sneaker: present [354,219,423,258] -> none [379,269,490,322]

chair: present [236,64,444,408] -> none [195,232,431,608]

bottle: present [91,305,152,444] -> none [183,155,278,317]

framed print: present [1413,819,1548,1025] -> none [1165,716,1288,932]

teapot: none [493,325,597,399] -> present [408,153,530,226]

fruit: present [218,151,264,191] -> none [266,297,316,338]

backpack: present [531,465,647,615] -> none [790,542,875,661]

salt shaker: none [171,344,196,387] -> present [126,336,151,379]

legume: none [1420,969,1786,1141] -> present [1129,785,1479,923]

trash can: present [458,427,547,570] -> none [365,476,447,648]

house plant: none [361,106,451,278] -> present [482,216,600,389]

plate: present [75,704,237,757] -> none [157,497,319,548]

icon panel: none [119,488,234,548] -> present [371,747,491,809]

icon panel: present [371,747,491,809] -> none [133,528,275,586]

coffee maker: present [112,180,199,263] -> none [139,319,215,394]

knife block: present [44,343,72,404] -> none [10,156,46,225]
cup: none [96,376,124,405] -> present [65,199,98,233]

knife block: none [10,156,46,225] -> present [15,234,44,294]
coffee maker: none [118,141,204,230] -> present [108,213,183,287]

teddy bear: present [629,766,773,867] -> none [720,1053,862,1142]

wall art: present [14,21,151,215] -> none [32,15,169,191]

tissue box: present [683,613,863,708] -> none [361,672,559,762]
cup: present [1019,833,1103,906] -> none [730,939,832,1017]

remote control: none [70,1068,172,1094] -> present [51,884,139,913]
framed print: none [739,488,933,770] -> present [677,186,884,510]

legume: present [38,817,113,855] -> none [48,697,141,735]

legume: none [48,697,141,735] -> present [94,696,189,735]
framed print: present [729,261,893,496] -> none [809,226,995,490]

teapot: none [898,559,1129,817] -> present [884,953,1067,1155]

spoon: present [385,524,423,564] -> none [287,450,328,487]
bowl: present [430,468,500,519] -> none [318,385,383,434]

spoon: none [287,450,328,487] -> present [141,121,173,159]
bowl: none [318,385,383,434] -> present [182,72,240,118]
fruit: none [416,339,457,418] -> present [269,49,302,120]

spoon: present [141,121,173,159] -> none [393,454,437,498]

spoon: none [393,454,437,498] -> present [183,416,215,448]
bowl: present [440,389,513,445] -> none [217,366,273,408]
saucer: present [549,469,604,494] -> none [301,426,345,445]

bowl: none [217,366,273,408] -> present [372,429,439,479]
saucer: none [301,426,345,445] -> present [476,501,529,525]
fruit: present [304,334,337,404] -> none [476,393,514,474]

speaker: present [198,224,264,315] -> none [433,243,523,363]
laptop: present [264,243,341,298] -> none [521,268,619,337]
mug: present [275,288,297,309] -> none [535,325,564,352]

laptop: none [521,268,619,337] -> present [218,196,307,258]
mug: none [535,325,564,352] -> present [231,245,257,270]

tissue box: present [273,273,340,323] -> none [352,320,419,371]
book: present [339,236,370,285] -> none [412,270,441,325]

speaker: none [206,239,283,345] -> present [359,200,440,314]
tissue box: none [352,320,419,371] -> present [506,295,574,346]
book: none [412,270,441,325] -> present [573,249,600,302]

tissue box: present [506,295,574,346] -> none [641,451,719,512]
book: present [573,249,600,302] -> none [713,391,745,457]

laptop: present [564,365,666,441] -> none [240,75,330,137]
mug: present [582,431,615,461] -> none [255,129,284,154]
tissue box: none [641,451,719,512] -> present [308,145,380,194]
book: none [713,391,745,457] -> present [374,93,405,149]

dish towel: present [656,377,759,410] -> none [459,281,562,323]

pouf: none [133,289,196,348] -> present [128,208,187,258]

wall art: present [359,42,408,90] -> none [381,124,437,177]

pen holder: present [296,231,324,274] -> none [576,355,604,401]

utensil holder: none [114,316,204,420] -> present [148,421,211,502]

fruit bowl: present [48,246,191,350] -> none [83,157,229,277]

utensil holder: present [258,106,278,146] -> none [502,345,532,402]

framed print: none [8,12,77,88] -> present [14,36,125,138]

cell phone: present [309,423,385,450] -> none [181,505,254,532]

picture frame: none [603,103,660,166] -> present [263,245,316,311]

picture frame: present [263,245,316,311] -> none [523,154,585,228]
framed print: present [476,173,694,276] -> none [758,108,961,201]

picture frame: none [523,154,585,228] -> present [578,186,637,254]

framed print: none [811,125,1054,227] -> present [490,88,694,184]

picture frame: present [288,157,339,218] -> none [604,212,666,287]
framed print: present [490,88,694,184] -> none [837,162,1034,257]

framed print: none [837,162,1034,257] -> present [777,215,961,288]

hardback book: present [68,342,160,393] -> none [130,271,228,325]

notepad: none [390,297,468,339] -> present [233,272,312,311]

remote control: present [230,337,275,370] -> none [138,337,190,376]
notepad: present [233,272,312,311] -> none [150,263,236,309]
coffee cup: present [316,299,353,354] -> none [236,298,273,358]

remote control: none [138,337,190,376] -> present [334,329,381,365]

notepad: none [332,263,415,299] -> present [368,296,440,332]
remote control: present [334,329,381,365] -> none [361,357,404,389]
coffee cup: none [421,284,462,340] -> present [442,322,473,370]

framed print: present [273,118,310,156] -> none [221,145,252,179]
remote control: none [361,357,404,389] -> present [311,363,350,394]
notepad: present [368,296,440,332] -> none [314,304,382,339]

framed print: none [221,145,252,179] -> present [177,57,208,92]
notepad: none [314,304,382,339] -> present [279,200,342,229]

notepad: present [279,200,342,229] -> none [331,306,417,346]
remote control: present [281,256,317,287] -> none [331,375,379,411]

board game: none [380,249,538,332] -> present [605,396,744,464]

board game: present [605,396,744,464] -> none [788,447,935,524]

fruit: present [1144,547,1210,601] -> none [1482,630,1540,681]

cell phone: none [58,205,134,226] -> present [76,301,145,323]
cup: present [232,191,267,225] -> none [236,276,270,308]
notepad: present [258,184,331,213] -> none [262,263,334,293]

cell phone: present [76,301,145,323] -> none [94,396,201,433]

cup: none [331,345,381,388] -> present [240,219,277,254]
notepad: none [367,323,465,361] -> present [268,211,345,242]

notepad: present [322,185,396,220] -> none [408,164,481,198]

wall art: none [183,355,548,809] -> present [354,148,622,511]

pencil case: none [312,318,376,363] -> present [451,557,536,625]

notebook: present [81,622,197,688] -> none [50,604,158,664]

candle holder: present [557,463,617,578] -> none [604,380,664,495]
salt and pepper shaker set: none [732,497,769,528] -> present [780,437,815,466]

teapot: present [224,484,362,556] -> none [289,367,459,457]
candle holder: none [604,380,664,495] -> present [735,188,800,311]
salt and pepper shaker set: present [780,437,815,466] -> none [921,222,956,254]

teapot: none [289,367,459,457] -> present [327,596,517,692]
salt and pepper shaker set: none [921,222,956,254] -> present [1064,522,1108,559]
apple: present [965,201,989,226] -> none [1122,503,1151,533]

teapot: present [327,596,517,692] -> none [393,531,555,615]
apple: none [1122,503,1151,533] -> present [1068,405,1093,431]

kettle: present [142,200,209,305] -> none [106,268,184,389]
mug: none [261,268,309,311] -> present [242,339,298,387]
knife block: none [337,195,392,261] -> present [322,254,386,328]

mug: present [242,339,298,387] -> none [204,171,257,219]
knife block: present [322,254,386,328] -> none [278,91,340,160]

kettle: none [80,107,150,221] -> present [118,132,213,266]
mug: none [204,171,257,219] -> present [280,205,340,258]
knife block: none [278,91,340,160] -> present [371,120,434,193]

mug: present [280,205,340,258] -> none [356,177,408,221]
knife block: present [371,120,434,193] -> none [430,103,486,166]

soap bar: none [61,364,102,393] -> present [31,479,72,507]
· · · ·
Everything from the first line above through the line that contains "teapot: none [898,559,1129,817]" should be duplicated exactly, please, and nothing beyond it.

#### THE ANSWER:
sneaker: present [354,219,423,258] -> none [379,269,490,322]

chair: present [236,64,444,408] -> none [195,232,431,608]

bottle: present [91,305,152,444] -> none [183,155,278,317]

framed print: present [1413,819,1548,1025] -> none [1165,716,1288,932]

teapot: none [493,325,597,399] -> present [408,153,530,226]

fruit: present [218,151,264,191] -> none [266,297,316,338]

backpack: present [531,465,647,615] -> none [790,542,875,661]

salt shaker: none [171,344,196,387] -> present [126,336,151,379]

legume: none [1420,969,1786,1141] -> present [1129,785,1479,923]

trash can: present [458,427,547,570] -> none [365,476,447,648]

house plant: none [361,106,451,278] -> present [482,216,600,389]

plate: present [75,704,237,757] -> none [157,497,319,548]

icon panel: none [119,488,234,548] -> present [371,747,491,809]

icon panel: present [371,747,491,809] -> none [133,528,275,586]

coffee maker: present [112,180,199,263] -> none [139,319,215,394]

knife block: present [44,343,72,404] -> none [10,156,46,225]
cup: none [96,376,124,405] -> present [65,199,98,233]

knife block: none [10,156,46,225] -> present [15,234,44,294]
coffee maker: none [118,141,204,230] -> present [108,213,183,287]

teddy bear: present [629,766,773,867] -> none [720,1053,862,1142]

wall art: present [14,21,151,215] -> none [32,15,169,191]

tissue box: present [683,613,863,708] -> none [361,672,559,762]
cup: present [1019,833,1103,906] -> none [730,939,832,1017]

remote control: none [70,1068,172,1094] -> present [51,884,139,913]
framed print: none [739,488,933,770] -> present [677,186,884,510]

legume: present [38,817,113,855] -> none [48,697,141,735]

legume: none [48,697,141,735] -> present [94,696,189,735]
framed print: present [729,261,893,496] -> none [809,226,995,490]

teapot: none [898,559,1129,817] -> present [884,953,1067,1155]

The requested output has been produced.